Task requirements:
Retype each entry. Leave nothing out.

Dataset content:
-*-*-

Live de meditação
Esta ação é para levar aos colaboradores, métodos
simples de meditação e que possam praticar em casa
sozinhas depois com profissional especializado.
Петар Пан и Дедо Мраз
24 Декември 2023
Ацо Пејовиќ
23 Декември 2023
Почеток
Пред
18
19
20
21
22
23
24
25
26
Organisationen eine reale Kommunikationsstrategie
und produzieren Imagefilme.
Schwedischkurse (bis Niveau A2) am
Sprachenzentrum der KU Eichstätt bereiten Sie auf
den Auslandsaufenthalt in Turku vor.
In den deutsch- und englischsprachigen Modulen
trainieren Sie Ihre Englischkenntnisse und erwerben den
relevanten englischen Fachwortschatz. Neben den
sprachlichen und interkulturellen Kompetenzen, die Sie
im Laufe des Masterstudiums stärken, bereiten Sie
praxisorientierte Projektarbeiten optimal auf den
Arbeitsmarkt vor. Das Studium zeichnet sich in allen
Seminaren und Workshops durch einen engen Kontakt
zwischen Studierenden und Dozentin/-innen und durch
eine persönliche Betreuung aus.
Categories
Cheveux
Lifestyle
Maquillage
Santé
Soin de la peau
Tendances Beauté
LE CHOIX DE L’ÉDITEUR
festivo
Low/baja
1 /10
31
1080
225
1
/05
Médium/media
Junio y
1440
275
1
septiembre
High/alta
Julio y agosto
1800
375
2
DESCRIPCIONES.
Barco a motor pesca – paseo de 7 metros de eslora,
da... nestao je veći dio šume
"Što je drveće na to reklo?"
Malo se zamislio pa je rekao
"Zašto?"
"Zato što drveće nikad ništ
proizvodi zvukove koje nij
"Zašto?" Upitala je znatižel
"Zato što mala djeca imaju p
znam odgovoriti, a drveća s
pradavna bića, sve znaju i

-*-*-

Answer below:
Live de meditação
Esta ação é para levar aos colaboradores, métodos
simples de meditação e que possam praticar em casa
sozinhas depois com profissional especializado.
Петар Пан и Дедо Мраз
24 Декември 2023
Ацо Пејовиќ
23 Декември 2023
Почеток
Пред
18
19
20
21
22
23
24
25
26
Organisationen eine reale Kommunikationsstrategie
und produzieren Imagefilme.
Schwedischkurse (bis Niveau A2) am
Sprachenzentrum der KU Eichstätt bereiten Sie auf
den Auslandsaufenthalt in Turku vor.
In den deutsch- und englischsprachigen Modulen
trainieren Sie Ihre Englischkenntnisse und erwerben den
relevanten englischen Fachwortschatz. Neben den
sprachlichen und interkulturellen Kompetenzen, die Sie
im Laufe des Masterstudiums stärken, bereiten Sie
praxisorientierte Projektarbeiten optimal auf den
Arbeitsmarkt vor. Das Studium zeichnet sich in allen
Seminaren und Workshops durch einen engen Kontakt
zwischen Studierenden und Dozentin/-innen und durch
eine persönliche Betreuung aus.
Categories
Cheveux
Lifestyle
Maquillage
Santé
Soin de la peau
Tendances Beauté
LE CHOIX DE L’ÉDITEUR
festivo
Low/baja
1 /10
31
1080
225
1
/05
Médium/media
Junio y
1440
275
1
septiembre
High/alta
Julio y agosto
1800
375
2
DESCRIPCIONES.
Barco a motor pesca – paseo de 7 metros de eslora,
da... nestao je veći dio šume
"Što je drveće na to reklo?"
Malo se zamislio pa je rekao
"Zašto?"
"Zato što drveće nikad ništ
proizvodi zvukove koje nij
"Zašto?" Upitala je znatižel
"Zato što mala djeca imaju p
znam odgovoriti, a drveća s
pradavna bića, sve znaju i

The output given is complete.